* _KUTIPAN SUMBER_:
== == ==

Jakarta, SERU.co.id – Presiden Prabowo Subianto berencana menjadikan Papua sebagai basis pengembangan komoditas pertanian penghasil bahan bakar nabati. Alih-alih mendapat sambutan luas, rencana penanaman kelapa sawit, tebu dan singkong di Tanah Papua justru memicu penolakan. Masyarakat adat, pegiat lingkungan, hingga legislator menilai kebijakan tersebut berpotensi menimbulkan kerusakan ekologis dan konflik sosial.
Prabowo menyampaikan, harapannya agar Papua ditanami kelapa sawit dan komoditas lain. Terutama untuk mendukung swasembada energi nasional.
“Langkah inj dapat memangkas impor BBM yang selama ini menelan anggaran hingga Rp520 triliun per tahun. Sekaligus mendorong kemandirian ekonomi daerah dalam lima tahun ke depan,” seru Prabowo.
Namun, Dewan Adat Papua (DAP) Wilayah III Doberay menilai, rencana tersebut mengabaikan pengalaman pahit daerah lain di Indonesia. Sekretaris DAP Wilayah III Doberay, Zakarias Horota menegaskan, masyarakat adat Papua tidak ingin mewariskan bencana ekologis kepada generasi mendatang.
“Kami tidak mau mewarisi bencana alam bagi anak cucu kami. Kami belajar dari Sumatra dan Aceh. Dimana pembukaan lahan sawit puluhan tahun lalu berujung pada banjir dan kerusakan lingkungan,” ujar Horota, dikutip dari Kompascom, Kamis (25/12/2025).

== == ==

* _CATATAN YANG DITAMPILKAN_:
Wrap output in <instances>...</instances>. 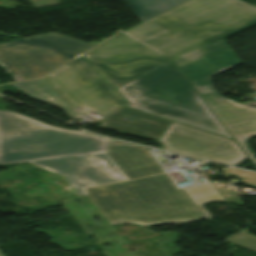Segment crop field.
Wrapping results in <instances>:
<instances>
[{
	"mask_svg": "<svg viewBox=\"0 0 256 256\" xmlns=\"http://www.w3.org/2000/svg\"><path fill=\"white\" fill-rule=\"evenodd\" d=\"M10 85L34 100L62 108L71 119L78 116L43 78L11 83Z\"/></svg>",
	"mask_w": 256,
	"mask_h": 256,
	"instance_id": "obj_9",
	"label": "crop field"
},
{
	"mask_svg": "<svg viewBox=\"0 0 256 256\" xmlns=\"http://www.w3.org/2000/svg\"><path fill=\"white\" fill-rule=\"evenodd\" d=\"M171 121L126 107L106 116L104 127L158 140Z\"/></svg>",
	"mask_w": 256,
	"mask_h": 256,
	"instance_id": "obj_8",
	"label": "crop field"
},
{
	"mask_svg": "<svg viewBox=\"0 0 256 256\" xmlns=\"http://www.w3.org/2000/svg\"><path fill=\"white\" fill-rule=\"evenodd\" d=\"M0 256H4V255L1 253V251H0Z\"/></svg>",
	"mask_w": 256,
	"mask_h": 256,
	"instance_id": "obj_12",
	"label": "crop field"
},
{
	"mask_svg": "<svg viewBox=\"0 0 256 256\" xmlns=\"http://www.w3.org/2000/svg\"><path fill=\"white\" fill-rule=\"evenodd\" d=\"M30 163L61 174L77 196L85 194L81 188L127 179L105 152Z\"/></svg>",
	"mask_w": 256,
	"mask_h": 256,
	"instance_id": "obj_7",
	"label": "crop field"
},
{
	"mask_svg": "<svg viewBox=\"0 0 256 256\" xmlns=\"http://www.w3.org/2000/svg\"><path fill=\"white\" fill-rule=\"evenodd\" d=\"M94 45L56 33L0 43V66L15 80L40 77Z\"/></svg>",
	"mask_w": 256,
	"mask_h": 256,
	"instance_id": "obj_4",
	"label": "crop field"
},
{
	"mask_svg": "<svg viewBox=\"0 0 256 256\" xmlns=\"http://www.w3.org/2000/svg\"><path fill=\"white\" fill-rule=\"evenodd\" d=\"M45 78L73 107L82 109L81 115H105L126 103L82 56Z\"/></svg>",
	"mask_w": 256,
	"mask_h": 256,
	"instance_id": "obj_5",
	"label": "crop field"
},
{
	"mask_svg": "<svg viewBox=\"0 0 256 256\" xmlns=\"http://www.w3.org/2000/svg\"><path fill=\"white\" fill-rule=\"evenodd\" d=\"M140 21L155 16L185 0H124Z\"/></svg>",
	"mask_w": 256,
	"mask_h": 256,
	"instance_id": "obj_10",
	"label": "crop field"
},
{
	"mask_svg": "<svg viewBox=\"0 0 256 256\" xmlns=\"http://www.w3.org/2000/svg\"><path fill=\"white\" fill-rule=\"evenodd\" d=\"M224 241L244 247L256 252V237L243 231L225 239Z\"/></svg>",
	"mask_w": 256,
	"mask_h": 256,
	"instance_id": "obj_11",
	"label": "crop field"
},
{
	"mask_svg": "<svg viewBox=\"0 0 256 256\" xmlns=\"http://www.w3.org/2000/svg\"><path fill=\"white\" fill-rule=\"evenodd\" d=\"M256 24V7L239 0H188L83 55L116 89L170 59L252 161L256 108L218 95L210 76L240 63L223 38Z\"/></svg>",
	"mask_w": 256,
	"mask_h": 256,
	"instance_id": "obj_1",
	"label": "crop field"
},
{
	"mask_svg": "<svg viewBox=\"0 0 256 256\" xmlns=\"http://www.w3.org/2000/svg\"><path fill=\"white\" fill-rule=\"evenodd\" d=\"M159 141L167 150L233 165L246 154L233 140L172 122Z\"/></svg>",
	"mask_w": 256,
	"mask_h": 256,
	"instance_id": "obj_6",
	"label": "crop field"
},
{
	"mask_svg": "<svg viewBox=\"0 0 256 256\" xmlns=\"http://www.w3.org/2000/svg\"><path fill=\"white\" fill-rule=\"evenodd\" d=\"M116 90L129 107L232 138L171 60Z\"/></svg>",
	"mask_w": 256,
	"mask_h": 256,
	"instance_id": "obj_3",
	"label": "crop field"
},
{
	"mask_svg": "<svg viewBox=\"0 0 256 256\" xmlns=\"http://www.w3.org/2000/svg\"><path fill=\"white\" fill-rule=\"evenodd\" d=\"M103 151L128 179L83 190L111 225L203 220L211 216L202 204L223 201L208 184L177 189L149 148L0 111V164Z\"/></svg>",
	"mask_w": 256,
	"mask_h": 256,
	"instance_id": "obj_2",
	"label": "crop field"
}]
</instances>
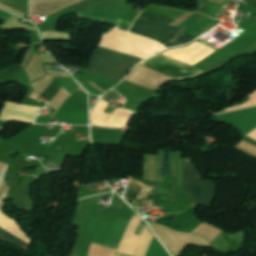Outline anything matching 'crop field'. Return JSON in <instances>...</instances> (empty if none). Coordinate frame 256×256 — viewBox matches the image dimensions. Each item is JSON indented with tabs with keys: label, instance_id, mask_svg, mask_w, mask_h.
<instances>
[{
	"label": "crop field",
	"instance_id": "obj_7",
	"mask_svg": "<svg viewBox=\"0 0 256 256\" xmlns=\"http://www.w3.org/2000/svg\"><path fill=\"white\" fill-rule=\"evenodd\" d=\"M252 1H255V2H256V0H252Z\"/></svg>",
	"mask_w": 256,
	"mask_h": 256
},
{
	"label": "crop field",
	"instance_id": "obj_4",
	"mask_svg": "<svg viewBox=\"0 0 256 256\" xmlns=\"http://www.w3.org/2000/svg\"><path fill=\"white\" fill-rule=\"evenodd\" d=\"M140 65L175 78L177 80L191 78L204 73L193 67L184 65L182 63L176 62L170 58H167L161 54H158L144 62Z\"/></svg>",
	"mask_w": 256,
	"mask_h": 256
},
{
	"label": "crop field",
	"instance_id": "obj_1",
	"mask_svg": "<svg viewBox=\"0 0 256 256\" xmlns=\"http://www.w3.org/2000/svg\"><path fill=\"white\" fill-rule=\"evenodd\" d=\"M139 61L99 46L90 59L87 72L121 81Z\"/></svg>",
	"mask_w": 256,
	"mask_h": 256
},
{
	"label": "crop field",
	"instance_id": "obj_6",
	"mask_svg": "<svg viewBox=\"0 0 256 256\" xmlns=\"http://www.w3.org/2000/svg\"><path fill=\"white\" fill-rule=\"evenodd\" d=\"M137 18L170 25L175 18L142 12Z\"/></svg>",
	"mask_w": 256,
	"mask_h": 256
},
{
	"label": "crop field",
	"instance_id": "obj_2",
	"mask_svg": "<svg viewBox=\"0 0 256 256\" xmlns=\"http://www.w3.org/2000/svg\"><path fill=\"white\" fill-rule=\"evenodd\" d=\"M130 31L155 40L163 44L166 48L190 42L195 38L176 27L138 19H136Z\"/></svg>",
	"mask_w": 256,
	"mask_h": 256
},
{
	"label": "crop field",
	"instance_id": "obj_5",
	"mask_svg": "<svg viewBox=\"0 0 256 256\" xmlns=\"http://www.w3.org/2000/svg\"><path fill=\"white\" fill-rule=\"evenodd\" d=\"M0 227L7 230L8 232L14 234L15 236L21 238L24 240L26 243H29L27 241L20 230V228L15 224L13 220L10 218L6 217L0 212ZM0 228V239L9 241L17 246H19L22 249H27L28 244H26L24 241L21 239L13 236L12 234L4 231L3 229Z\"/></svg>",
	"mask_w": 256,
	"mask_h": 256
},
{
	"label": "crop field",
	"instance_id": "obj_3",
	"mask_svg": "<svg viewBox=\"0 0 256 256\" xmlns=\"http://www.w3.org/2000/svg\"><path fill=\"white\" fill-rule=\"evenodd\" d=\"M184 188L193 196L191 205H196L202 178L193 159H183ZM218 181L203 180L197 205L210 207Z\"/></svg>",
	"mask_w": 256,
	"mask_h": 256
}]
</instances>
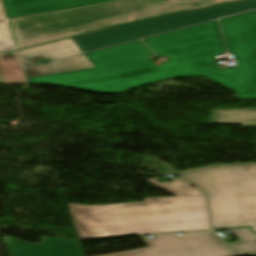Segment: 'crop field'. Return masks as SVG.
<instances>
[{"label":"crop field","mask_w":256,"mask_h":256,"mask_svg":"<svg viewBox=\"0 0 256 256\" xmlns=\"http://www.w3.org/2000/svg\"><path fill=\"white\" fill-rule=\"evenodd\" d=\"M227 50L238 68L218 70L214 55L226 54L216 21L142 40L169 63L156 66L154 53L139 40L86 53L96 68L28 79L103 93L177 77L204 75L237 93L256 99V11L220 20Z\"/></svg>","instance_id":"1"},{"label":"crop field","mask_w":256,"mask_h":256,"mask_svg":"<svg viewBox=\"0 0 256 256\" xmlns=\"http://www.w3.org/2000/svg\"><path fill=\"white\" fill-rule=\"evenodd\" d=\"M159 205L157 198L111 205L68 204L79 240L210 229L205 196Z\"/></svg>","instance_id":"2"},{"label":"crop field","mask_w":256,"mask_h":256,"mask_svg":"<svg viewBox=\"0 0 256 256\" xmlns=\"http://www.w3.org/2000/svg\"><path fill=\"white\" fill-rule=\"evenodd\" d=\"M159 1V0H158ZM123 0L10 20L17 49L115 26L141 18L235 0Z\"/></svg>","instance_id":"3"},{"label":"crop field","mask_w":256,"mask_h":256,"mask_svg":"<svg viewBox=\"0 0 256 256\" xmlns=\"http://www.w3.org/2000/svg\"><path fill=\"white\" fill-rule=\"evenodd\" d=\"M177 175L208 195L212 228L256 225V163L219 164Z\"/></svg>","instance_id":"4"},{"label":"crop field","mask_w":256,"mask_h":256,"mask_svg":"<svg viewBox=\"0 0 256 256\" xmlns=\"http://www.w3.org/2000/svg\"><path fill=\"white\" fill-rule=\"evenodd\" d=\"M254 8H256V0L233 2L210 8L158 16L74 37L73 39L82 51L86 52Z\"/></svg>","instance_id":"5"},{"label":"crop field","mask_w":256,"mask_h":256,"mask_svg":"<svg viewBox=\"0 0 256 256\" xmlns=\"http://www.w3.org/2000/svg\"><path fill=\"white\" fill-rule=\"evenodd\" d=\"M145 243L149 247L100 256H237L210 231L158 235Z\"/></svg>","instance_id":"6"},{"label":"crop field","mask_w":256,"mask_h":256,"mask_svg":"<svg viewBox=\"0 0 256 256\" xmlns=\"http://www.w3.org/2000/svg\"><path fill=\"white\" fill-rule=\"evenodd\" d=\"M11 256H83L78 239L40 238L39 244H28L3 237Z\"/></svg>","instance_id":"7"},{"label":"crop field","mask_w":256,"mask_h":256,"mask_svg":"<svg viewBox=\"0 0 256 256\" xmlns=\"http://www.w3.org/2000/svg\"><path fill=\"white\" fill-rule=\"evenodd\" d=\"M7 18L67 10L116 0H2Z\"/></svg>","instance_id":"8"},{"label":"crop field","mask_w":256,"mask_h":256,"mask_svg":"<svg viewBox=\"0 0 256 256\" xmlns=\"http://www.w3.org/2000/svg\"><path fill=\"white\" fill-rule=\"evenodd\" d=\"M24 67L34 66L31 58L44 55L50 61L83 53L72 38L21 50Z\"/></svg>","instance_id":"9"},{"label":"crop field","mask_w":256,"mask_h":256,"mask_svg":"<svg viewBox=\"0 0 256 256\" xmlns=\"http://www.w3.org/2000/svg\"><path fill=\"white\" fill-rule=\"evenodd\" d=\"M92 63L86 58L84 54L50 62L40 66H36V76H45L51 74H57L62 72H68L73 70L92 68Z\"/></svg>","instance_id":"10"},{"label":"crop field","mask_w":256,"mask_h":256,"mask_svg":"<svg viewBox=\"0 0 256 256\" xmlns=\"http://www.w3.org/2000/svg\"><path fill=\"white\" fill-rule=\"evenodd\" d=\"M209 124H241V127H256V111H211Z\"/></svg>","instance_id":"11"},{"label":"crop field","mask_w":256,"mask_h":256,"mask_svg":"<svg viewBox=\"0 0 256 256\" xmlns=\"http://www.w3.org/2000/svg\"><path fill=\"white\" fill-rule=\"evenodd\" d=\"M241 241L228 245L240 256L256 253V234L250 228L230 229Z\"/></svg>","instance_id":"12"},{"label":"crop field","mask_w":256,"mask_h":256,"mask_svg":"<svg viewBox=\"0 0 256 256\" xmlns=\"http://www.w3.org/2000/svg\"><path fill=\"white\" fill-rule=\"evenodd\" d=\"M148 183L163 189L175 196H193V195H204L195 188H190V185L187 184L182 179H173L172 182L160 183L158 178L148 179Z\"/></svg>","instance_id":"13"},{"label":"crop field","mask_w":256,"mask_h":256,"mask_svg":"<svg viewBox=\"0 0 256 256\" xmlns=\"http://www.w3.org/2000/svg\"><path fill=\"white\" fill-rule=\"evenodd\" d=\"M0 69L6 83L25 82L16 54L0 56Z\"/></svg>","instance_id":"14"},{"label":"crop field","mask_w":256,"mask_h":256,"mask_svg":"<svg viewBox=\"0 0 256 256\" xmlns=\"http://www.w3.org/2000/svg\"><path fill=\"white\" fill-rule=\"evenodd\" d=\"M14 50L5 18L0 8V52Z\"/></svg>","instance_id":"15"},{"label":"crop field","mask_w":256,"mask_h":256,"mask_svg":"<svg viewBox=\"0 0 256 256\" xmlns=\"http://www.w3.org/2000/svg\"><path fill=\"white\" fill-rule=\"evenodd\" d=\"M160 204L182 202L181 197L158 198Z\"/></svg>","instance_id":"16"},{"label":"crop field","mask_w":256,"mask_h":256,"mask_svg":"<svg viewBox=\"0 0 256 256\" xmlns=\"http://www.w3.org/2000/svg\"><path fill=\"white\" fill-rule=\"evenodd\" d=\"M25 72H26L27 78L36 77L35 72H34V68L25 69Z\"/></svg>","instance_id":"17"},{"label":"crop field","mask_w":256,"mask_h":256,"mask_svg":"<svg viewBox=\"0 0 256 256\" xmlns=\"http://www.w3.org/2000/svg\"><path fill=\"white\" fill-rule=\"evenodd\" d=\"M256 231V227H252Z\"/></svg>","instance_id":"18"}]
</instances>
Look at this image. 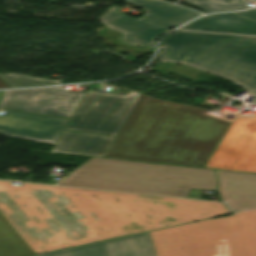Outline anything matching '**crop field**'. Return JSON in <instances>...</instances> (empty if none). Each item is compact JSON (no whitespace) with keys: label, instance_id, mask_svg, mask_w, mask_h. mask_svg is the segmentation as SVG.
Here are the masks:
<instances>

== == ==

* _YANG HARUS DIKERJAKAN_: Salin persis bagian artikel tentang rencana perkebunan di Papua, dari "Namun, Dewan Adat" sampai "Kompascom, Kamis (25/12/2025).".

* _JAWABAN LATIHAN INI_:
Namun, Dewan Adat Papua (DAP) Wilayah III Doberay menilai, rencana tersebut mengabaikan pengalaman pahit daerah lain di Indonesia. Sekretaris DAP Wilayah III Doberay, Zakarias Horota menegaskan, masyarakat adat Papua tidak ingin mewariskan bencana ekologis kepada generasi mendatang.
“Kami tidak mau mewarisi bencana alam bagi anak cucu kami. Kami belajar dari Sumatra dan Aceh. Dimana pembukaan lahan sawit puluhan tahun lalu berujung pada banjir dan kerusakan lingkungan,” ujar Horota, dikutip dari Kompascom, Kamis (25/12/2025).